**Readout data from measuring devices:**
______________________________

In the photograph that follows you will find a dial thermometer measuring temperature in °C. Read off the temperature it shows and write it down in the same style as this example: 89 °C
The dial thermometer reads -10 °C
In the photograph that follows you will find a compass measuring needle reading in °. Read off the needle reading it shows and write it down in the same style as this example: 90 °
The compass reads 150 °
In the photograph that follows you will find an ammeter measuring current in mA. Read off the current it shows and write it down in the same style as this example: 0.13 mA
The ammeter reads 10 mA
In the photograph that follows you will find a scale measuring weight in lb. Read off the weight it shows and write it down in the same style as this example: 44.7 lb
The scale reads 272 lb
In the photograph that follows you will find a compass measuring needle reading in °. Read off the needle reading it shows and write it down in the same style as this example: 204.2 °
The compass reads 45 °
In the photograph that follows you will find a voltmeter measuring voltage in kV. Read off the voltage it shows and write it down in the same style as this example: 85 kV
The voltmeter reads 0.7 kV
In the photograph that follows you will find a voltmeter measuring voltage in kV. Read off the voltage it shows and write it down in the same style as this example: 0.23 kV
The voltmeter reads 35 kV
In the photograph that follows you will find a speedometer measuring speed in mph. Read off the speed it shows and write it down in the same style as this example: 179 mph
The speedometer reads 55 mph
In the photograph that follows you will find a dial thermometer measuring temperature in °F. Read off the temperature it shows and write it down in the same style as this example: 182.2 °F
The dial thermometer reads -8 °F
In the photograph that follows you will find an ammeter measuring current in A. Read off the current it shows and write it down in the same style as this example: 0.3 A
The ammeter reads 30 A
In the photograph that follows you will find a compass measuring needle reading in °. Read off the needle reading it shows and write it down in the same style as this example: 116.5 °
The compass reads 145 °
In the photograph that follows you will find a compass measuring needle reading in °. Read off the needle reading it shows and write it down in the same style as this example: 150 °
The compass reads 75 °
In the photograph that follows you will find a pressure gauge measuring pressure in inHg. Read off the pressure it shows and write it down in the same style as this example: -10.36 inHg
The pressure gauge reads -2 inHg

______________________________

**The task:** Copy all of the records above word for word, changing nothing.

**Answer to the problem:**
In the photograph that follows you will find a dial thermometer measuring temperature in °C. Read off the temperature it shows and write it down in the same style as this example: 89 °C
The dial thermometer reads -10 °C
In the photograph that follows you will find a compass measuring needle reading in °. Read off the needle reading it shows and write it down in the same style as this example: 90 °
The compass reads 150 °
In the photograph that follows you will find an ammeter measuring current in mA. Read off the current it shows and write it down in the same style as this example: 0.13 mA
The ammeter reads 10 mA
In the photograph that follows you will find a scale measuring weight in lb. Read off the weight it shows and write it down in the same style as this example: 44.7 lb
The scale reads 272 lb
In the photograph that follows you will find a compass measuring needle reading in °. Read off the needle reading it shows and write it down in the same style as this example: 204.2 °
The compass reads 45 °
In the photograph that follows you will find a voltmeter measuring voltage in kV. Read off the voltage it shows and write it down in the same style as this example: 85 kV
The voltmeter reads 0.7 kV
In the photograph that follows you will find a voltmeter measuring voltage in kV. Read off the voltage it shows and write it down in the same style as this example: 0.23 kV
The voltmeter reads 35 kV
In the photograph that follows you will find a speedometer measuring speed in mph. Read off the speed it shows and write it down in the same style as this example: 179 mph
The speedometer reads 55 mph
In the photograph that follows you will find a dial thermometer measuring temperature in °F. Read off the temperature it shows and write it down in the same style as this example: 182.2 °F
The dial thermometer reads -8 °F
In the photograph that follows you will find an ammeter measuring current in A. Read off the current it shows and write it down in the same style as this example: 0.3 A
The ammeter reads 30 A
In the photograph that follows you will find a compass measuring needle reading in °. Read off the needle reading it shows and write it down in the same style as this example: 116.5 °
The compass reads 145 °
In the photograph that follows you will find a compass measuring needle reading in °. Read off the needle reading it shows and write it down in the same style as this example: 150 °
The compass reads 75 °
In the photograph that follows you will find a pressure gauge measuring pressure in inHg. Read off the pressure it shows and write it down in the same style as this example: -10.36 inHg
The pressure gauge reads -2 inHg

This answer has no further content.